There’s More to Korean Fare Than Kimchi

Apart from the ubiquitous cabbage salad, simplicity and freshness of ingredients set apart food from Korea from the rest

Published: 09th February 2014 06:00 AM  |   Last Updated: 07th February 2014 04:07 PM   |  A+A-


Food is the great equaliser. It has the power to transcend geographical barriers, caste and racial divides. Today, shrinking distances have brought to the table cuisines that were once exotic. Every nation boasts culinary marvels that are served best on that soil. However, that should not refrain us from trying out such cuisines, to savour those unique culinary marvels in our own homes.

I have always said food unites the world into one large family because none can rule the tastebuds except good food .

Having traveled extensively in search of unique , exotic dishes, I am dedicating next few columns to celebrating world cuisine—I will call it World on My Palate. I hope you enjoy this culinary journey of mine which will cross many continents, regions, tribes, cultures and race. This week we will travel to Korea.

During my last trip to Dubai I was invited by a Korean friend settled there for a meal.It was one of most interesting meals I have had in a long time. Although simple, it was so fresh and alive, the mere thought of that dinner still makes my mouth water.

I was served  kimchi, which in Korea is made with fermented vegetables—Korean radish and napa cabbage fermented in a brine of ginger, garlic, scallions, and chili pepper. Traditionally Koreans make enough kimchi salad to last the whole winter as fermented food  can be stored for a long time. In olden days, the kimchi was stored in earthen pots. Now, special kimchi refrigerators are being used to store the salad. Kimchi aids digestion and an average Korean consumes 40 pounds of the stuff per annum .

Unlike other cultures, in Korea, soup is served as part of the main course rather than at the beginning or the end of the meal, as an accompaniment to rice along with other side dishes called Banchan, like grills (meat, sea food or vegetables). Soups known as Guk  are often made with meats, shellfish and vegetables. Soups can be made more formal—known as tang—and served as the main dish. I was served the famous Korean Tteokguk—a rice cake soup. Tteok is the rice cake and I learnt they come in many varieties and flavours in Korea. The soup had finely diced vegetables and mushrooms. Since the soup is the main dish, they served  many small side dishes, which reminded me of the Spanish Tapas. Gui in Korea means grilled. In most traditional restaurants, the food is grilled on a charcoal grill placed at the centre of the table. The cooked meat is then cut into small pieces and wrapped with fresh lettuce leaves, with rice, thinly sliced garlic and other seasonings. The taste of freshly grilled vegetables in Korean spices was just mind blowing. Along with this we ate Jeon (or Buchimgae) which are savoury pancakes. Chopped kimchi or seafood is mixed into a wheat flour-based batter, and then pan fried. This dish tastes best when it is dipped in a mixture of soy sauce, vinegar, and red pepper powder.

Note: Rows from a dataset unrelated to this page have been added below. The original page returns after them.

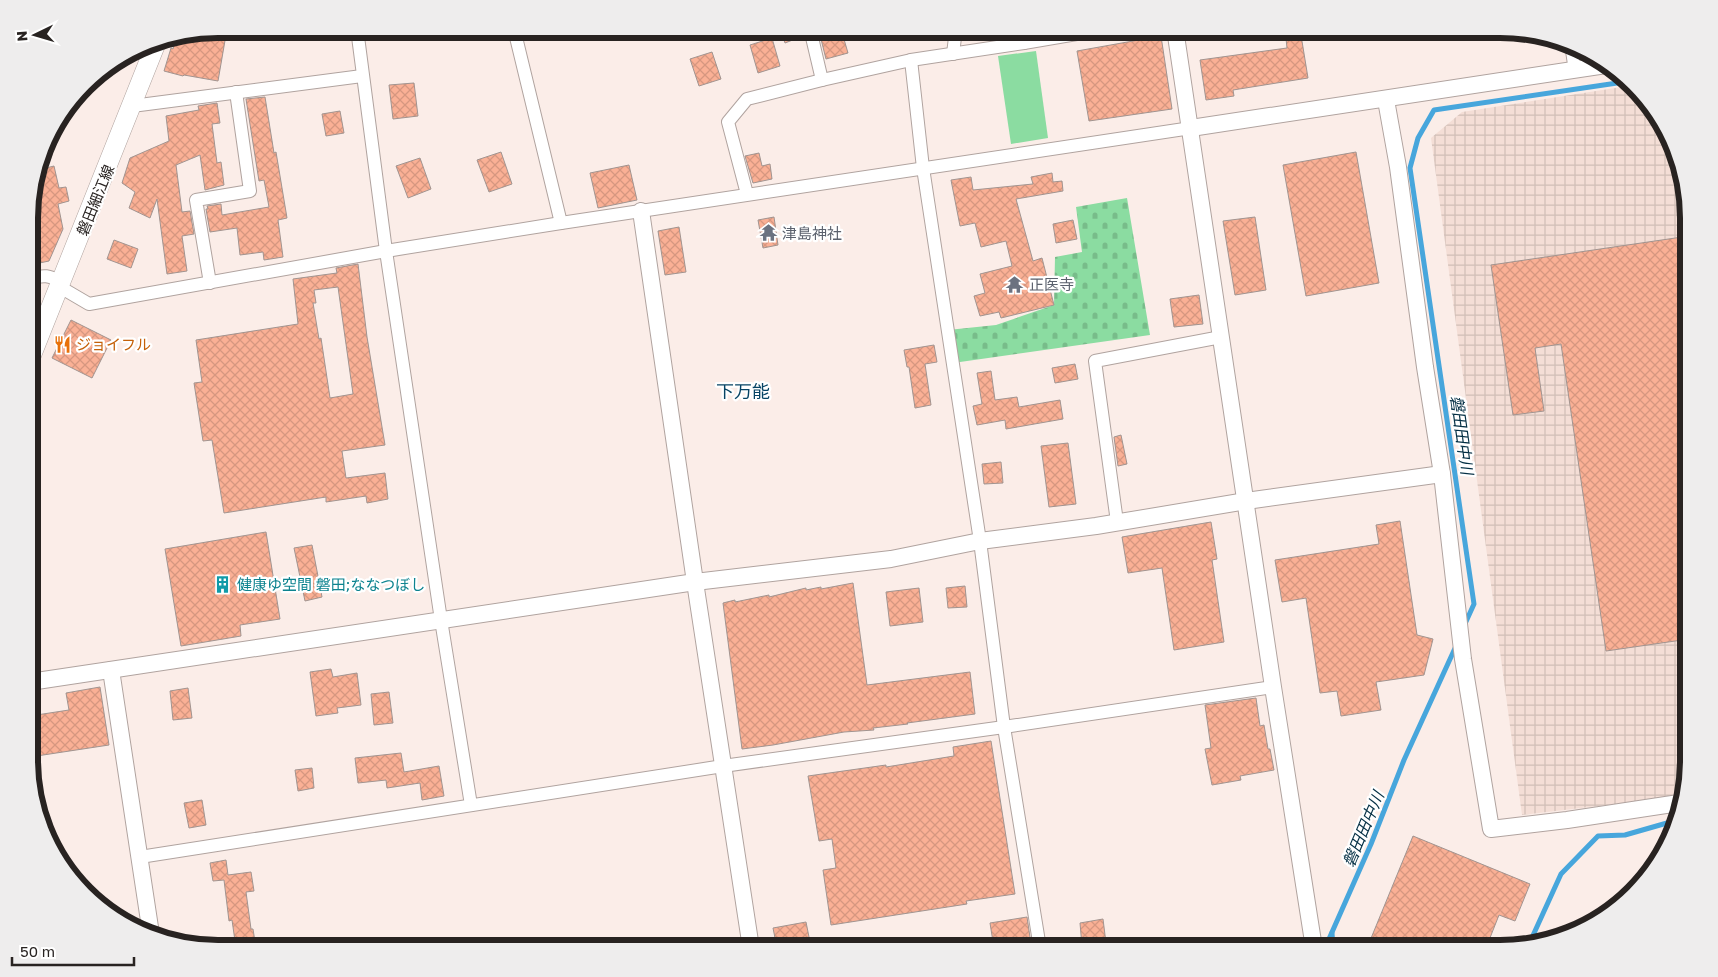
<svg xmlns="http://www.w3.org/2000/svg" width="1718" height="977" font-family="'Golos Text','Noto Sans JP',sans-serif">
<defs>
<pattern id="industrial-grid" width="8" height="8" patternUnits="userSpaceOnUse" patternTransform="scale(1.25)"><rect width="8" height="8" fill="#f4ded6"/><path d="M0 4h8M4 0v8" fill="none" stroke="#d1beb7"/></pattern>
<pattern id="cemetery-stones" width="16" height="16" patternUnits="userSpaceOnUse" patternTransform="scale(1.25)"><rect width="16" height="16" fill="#8bdca1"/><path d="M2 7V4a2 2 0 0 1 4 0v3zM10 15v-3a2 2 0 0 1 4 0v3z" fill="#78bc8a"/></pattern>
<pattern id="building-cross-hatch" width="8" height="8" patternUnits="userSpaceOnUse" patternTransform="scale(1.25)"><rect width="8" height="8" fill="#fab095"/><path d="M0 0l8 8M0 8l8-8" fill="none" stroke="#d69780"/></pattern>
</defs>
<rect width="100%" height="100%" fill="#fbede8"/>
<path fill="url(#industrial-grid)" d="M1628 86 1658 113 1679 157 1689 205V771L1682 792 1658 799 1522 815 1431 138 1462 112Z"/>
<path fill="url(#cemetery-stones)" d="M1127 198 1150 335 953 363 948 330 996 325 1054 305 1055 257 1082 252 1076 207Z"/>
<path fill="#8bdca1" d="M1036 51 1048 138 1011 144 998 56Z"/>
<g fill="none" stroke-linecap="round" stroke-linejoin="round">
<g stroke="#47a6dc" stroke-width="5">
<path d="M1464 626 1474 604 1410 168 1418 138 1434 110 1624 82"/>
<path d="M1332 933 1333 948"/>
<path d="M1530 942 1561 874 1598 836 1625 835 1674 821"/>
<path d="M1325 948 1371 844 1404 760 1456 646"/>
</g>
</g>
<g fill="url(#building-cross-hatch)" stroke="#a19490" fill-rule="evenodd">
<path d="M218 29H227L218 81 184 75 183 76 164 71 171 48 173 49 176 37Z"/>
<path d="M780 29H802L803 36 785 43Z"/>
<path d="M827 29H841L848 53 826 59 819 31Z"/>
<path d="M1285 29H1300L1308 78 1233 90 1234 96 1206 100 1200 60 1287 48Z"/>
<path d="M1161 36 1172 109 1089 121 1077 51Z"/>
<path d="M772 38 780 66 758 73 750 45Z"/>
<path d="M712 52 721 79 699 86 690 59Z"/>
<path d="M414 83 418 116 393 119 389 85Z"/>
<path d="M265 97 274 153 276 152 287 218 278 220 283 257 264 260 263 252 240 255 237 228 210 232 206 209H208L207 206 221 204 222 215 269 207 264 180 259 181 246 99Z"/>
<path d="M217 103 220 123 212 124 217 163 221 162 224 185 205 190 200 155 176 165 182 212 190 211 194 234 182 236 187 271 167 274 157 199 150 218 129 208 135 192 122 183 130 158 169 141 166 116 199 110 198 106Z"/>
<path d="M340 111 344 133 326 136 322 114Z"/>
<path d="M501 152 512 184 489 192 477 160Z"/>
<path d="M1356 152 1379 283 1306 296 1283 165Z"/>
<path d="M759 153 762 166 770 164 772 179 753 183 745 156Z"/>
<path d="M420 158 431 189 408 198 396 166Z"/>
<path d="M629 165 637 200 598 208 590 173Z"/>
<path d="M54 166 59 188 66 187 69 201 58 204 63 229 49 261 30 265V194L38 170Z"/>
<path d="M1052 173 1053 182 1062 181 1063 191 1016 199 1033 261 1042 258 1054 305 1001 318 999 312 980 316 974 296 985 293 980 274 1012 266 1006 241 981 247 975 223 960 226 951 180 971 177 973 190 1033 184 1031 177Z"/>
<path d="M774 217 778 245 763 248 758 220Z"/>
<path d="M1255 217 1266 290 1235 295 1223 221Z"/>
<path d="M1073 220 1077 239 1056 243 1053 224Z"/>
<path d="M679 227 686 272 665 275 658 231Z"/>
<path d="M1689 236V639L1606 651 1561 344 1535 348 1544 411 1513 415 1491 265Z"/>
<path d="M114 240 138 249 131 268 107 259Z"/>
<path d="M358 264 367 337 385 445 342 451 346 478 385 473 388 499 367 503 366 496 326 502V497L224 513 212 440 203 441 194 383 202 382 196 340 298 324 293 279 337 273 336 268ZM338 287 353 394 330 398 321 338 319 339 313 303H316L314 290Z"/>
<path d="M1199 295 1203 324 1174 327 1170 299Z"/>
<path d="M71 320 111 340 92 378 52 358Z"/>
<path d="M934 345 937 362 925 364 931 405 915 408 909 367H907L904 350Z"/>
<path d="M1075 364 1078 379 1055 383 1052 368Z"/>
<path d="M991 371 995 400 1017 397 1019 407 1060 400 1063 419 1006 429 1005 420 977 425 973 406 982 404 977 373Z"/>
<path d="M1121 435 1127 464 1118 466 1114 437Z"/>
<path d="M1068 443 1076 504 1049 507 1041 446Z"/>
<path d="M1001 462 1003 483 984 484 982 464Z"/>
<path d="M1400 521 1417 635 1433 639 1424 675 1376 682 1381 710 1341 716 1337 691 1320 693 1306 598 1282 602 1275 560 1379 544 1376 525Z"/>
<path d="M1211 522 1217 559 1212 560 1224 642 1174 650 1162 568 1128 573 1122 537Z"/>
<path d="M266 532 280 619 240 625 241 636 181 646 165 549Z"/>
<path d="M312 545 322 597 305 601 294 548Z"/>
<path d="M853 583 867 685 970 672 975 714 907 723 908 724 873 728 874 730 844 732 773 745 742 749 723 603 735 600V602L769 595V597L806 588V590L821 587V589Z"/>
<path d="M965 586 967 607 948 608 946 588Z"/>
<path d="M919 588 923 622 890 626 886 592Z"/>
<path d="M331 669 333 677 357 673 361 705 337 708 338 713 316 716 310 672Z"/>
<path d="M100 687 109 745 30 757V716L69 710 66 693Z"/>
<path d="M188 688 192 718 173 720 170 691Z"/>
<path d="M389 692 393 723 374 725 371 694Z"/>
<path d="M1256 698 1260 726 1264 725 1268 749H1270L1274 770 1240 776 1241 780 1212 785 1205 749 1211 748 1205 705Z"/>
<path d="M991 741 1015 894 966 901 967 904 831 925 823 870 836 868 832 839 819 841 808 776 886 765V767L954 756 953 747Z"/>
<path d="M401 753 404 772 439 766 444 796 422 800 420 783 387 788 386 780 358 783 355 758Z"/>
<path d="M312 768 314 788 298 791 295 770Z"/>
<path d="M202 800 206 825 189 828 184 803Z"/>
<path d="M1413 836 1530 884 1515 921 1499 915 1486 948H1367Z"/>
<path d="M226 860 228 875 251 872 254 891 246 892 251 929H253L256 948H236L232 920 229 921 224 880 213 881 210 863Z"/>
<path d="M1027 917 1031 944 1008 948H994L990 923Z"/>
<path d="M1103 919 1106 943 1082 946 1080 923Z"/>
<path d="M806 922 810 942 777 948 773 928Z"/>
</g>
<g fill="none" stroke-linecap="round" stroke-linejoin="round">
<defs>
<g id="minor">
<path d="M357 29 386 251 441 620 471 805"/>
<path d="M514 29 561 223"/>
<path d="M810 29 822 80"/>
<path d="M1024 29V43"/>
<path d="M1571 44 1575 71"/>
<path d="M953 54 956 29"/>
<path d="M911 60 923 168 980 541 1004 727 1040 948"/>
<path d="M132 106 362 76"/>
<path d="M747 194 728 122 747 99 822 80 911 60 1024 43 1106 29"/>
<path d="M30 278C45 275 48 275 62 282"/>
<path d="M210 283 196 200 250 191 236 92"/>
<path d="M60 287 89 304 386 251 561 223 1191 128"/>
<path d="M1117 522 1095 361 1221 337"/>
<path d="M140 857 723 766 1004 727 1273 687"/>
</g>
<g id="tertiary">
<path d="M1175 29 1273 687 1314 948"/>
<path d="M1386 100 1398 167 1425 367 1442 474 1463 659 1491 829 1567 820 1679 803"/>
<path d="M1191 128 1606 65"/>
<path d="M641 211 695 582 751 948"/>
<path d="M111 670 151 934"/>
<path d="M30 682 695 582 891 559 980 541 1096 526 1246 501 1442 474"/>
</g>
<path id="secondary" d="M30 359 157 41"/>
</defs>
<use href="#minor" stroke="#b0a39f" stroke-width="14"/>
<use href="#tertiary" stroke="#b0a39f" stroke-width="18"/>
<use href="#secondary" stroke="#b0a39f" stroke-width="20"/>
<use href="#minor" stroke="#fff" stroke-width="12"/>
<use href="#tertiary" stroke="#fff" stroke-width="16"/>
<use href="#secondary" stroke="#fff" stroke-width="19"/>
</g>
<defs>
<symbol id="temple-bare" viewBox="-9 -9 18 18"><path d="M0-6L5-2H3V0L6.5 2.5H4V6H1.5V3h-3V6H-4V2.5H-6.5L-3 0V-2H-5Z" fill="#6b7280" stroke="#fff" stroke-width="2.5" paint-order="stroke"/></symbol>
<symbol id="restaurant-bare" viewBox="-9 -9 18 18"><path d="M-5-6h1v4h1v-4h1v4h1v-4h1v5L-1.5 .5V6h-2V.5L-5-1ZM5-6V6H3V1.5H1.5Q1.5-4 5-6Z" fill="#e8710a" stroke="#fff" stroke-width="2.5" paint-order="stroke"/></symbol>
<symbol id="building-bare" viewBox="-9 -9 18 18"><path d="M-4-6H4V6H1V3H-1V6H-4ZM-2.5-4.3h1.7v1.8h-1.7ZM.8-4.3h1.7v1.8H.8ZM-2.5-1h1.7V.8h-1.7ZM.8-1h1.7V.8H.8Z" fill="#0f9aa8" stroke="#fff" stroke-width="2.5" paint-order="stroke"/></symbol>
</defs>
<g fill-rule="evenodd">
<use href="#temple-bare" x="756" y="220" width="25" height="25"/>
<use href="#temple-bare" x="1002" y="272" width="25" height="25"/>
<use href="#restaurant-bare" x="50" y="332" width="25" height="25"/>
<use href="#building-bare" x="210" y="572" width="25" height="25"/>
</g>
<g text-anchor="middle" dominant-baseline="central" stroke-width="4.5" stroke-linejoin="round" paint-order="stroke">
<g font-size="15" fill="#282321" stroke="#fff">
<text transform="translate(95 200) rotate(-68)">磐田細江線</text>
</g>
<g font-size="15" fill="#5b616d" stroke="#fff" text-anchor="start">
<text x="782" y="233">津島神社</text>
<text x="1029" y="284">正医寺</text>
</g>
<g font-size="15" fill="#c56008" stroke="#fff" text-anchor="start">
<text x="76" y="344">ジョイフル</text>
</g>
<g font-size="15" fill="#0d838f" stroke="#fff" text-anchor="start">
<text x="237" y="584">健康ゆ空間 磐田;ななつぼし</text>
</g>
<g font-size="16" font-style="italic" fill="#042f44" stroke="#fff">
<text transform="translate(1462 435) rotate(82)">磐田田中川</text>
<text transform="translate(1363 829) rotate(-67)">磐田田中川</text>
</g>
<g font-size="18" fill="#064364" stroke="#fff">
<text x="743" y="391">下万能</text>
</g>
</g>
<path d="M0 0H1718V977H0ZM218 38H1500A180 180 0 0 1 1680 218V760A180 180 0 0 1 1500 940H218A180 180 0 0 1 38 760V218A180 180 0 0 1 218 38Z" fill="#eeeded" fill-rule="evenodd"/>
<path fill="none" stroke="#282321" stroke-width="6" d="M218 38H1500A180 180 0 0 1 1680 218V760A180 180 0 0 1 1500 940H218A180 180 0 0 1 38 760V218A180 180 0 0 1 218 38Z"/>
<g transform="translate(35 35) rotate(265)" stroke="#ffffff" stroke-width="4" paint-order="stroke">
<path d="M0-4L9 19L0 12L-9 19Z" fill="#282321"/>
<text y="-8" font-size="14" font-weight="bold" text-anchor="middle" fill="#282321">N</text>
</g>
<path d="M12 957v8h122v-8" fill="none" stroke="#282321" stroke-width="2.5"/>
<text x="20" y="957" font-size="15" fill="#282321" stroke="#ffffff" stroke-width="4" paint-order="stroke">50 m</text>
</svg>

Then came the Japchae which was a kind of noodle dish made with marinated chicken and vegetables in soy sauce and sesame oil. One can use beef or meat instead of chicken.

For dessert I was served Tteok again but this time it was covered with sweetened red bean paste and raisins and a platter of Korean confectionery called Hahngwa  which is made of mixed grains,  rice, honey etc. To sum up, came a pot of freshly brewed Jasmine tea to help digest the great food.

I was lucky to get a special recipe for a dish called Bibimbap which I am going to share today. It’s made of warm mixed rice, topped with local vegetables, spicy red chilli paste, soya strips or beef strips and raw eggs that cook and crisps against the side of the steaming serving bowl.



■ 2 cups medium-grain Korean (or Japanese) rice

■ 1 large cucumber, sliced into thin strips

■ 1.5 cups bean sprouts, parboiled and squeezed of excess water

■ 1.5 cups spinach, parboiled and squeezed of excess water (3/4 lb before cooking)

■ 2 carrots, julienned

■ 4 shitake mushrooms

■ 1 zucchini, sliced into thin strips

■ 1/2 lb meat (optional) I prefer with soya bean paneer

■ Fried egg as a topping (optional)

■ 1/2 cup sesame oil

Sesame seeds Method

■ Cook rice in rice cooker or on the stove.

■ Dip cucumber strips in a bowl of salt water for 20 minutes and then drain.

■ Season spinach with 3tsp sesame oil, 1 tsp salt and a dash of sesame seeds.

■ Season bean sprouts with 2 tsp sesame oil, 1 tsp salt, and a dash of sesame seeds.

■ Sauté carrots, mushrooms, zuchinni with a pinch of salt in a pan in sesame oil

■ Place cooked rice in large bowl and arrange vegetables on top.

■ If desired, soya paneer strips or egg can be placed in the centre.

■ Serve each with small bowls of red pepper paste (kochujang) and sesame oil.

■ To eat, add a small amount of oil and desired amount of red pepper paste to your bowl and mix everything together with a spoon.